The idea of pound parity now seems less far-fetched as the risk grows that Britain may split away from the European Union without a deal.

Rupert Harrison, a fund manager at BlackRock, sees the risk of it falling to trade level with the dollar on a no-deal Brexit. The view echoes Morgan Stanley’s recent forecast that the currency can plunge toward $1 (Dh3.67) on such an outcome. That isn’t the majority view yet – a Bloomberg survey this month estimated the pound will slide to $1.10 should the UK exit the bloc without an agreement.

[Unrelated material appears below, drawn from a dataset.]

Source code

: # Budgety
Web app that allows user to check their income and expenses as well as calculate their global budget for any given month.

New Prime Minister Boris Johnson has repeatedly said that Britain will leave the EU on the October 31 deadline with or without an agreement, fuelling concern the nation is headed for a disorderly departure and fanning pessimism toward the pound. Sterling has fallen more than 7 per cent in the past three months, the worst performance among major developed-market currencies.

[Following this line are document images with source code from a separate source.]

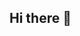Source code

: ## Hi there 👋

<!--
**sanjukthasivakumar/sanjukthasivakumar** is a ✨ _special_ ✨ repository because its `README.md` (this file) appears on your GitHub profile.

Here are some ideas to get you started:

- 🔭 I’m currently working on react js web designing
- 🌱 I’m currently learning artifiial intelligence and data science
- 📫 How to reach me: sivasanjukthas@drngpit.ac.in
- 😄 Pronouns: she/her
- ⚡ Fun fact: I would always like explore various food varieties
-->
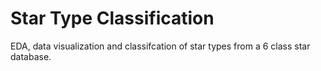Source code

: # Star Type Classification

EDA, data visualization and classifcation of star types from a 6 class star database.
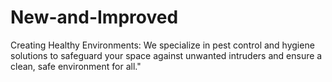 # New-and-Improved
Creating Healthy Environments: We specialize in pest control and hygiene solutions to safeguard your space against unwanted intruders and ensure a clean, safe environment for all."

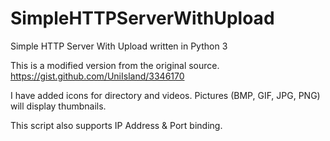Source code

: # SimpleHTTPServerWithUpload
Simple HTTP Server With Upload written in Python 3

This is a modified version from the original source.
https://gist.github.com/UniIsland/3346170

I have added icons for directory and videos.
Pictures (BMP, GIF, JPG, PNG) will display thumbnails.

This script also supports IP Address & Port binding.
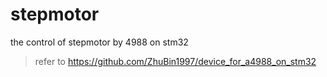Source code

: # stepmotor
the control of stepmotor by 4988 on stm32
> refer to https://github.com/ZhuBin1997/device_for_a4988_on_stm32
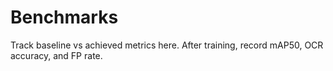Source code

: # Benchmarks

Track baseline vs achieved metrics here. After training, record mAP50, OCR accuracy, and FP rate.

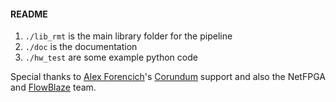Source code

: #### README

1. `./lib_rmt` is the main library folder for the pipeline
2. `./doc` is the documentation
3. `./hw_test` are some example python code

Special thanks to [Alex Forencich](https://github.com/alexforencich)'s [Corundum](https://github.com/corundum/corundum) support and also the NetFPGA and [FlowBlaze](https://github.com/axbryd/FlowBlaze) team.

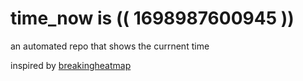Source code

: # time_now is (( 1698987600945 ))

an automated repo that shows the currnent time

inspired by [breakingheatmap](https://github.com/breakingheatmap/breakingheatmap)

“The pound is at a much lower level now but I still think a no-deal exit would lead to significant volatility and we could be testing parity on a really bad outcome,” said Mr Harrison, who manages more than $10 billion in assets at BlackRock. “We will see this game of chicken continue through August and that’s likely negative for sterling,” he said about the deadlocked Brexit talks.

The pound fell 0.8 per cent to $1.2033 on Friday, its weakest closing level since the 1980s, after a report on the second quarter showed the UK economy shrank for the first time in six years. The data means it is likely the Bank of England will cut interest rates, according to Mizuho Bank.

The BOE said in November that the currency could fall even below $1 in an analysis on possible worst-case Brexit scenarios. Options-based calculations showed around a 6.4 per cent chance of pound-dollar parity in the next one year, markedly higher than 0.2 per cent in early March when prospects of a no-deal outcome were seemingly off the table.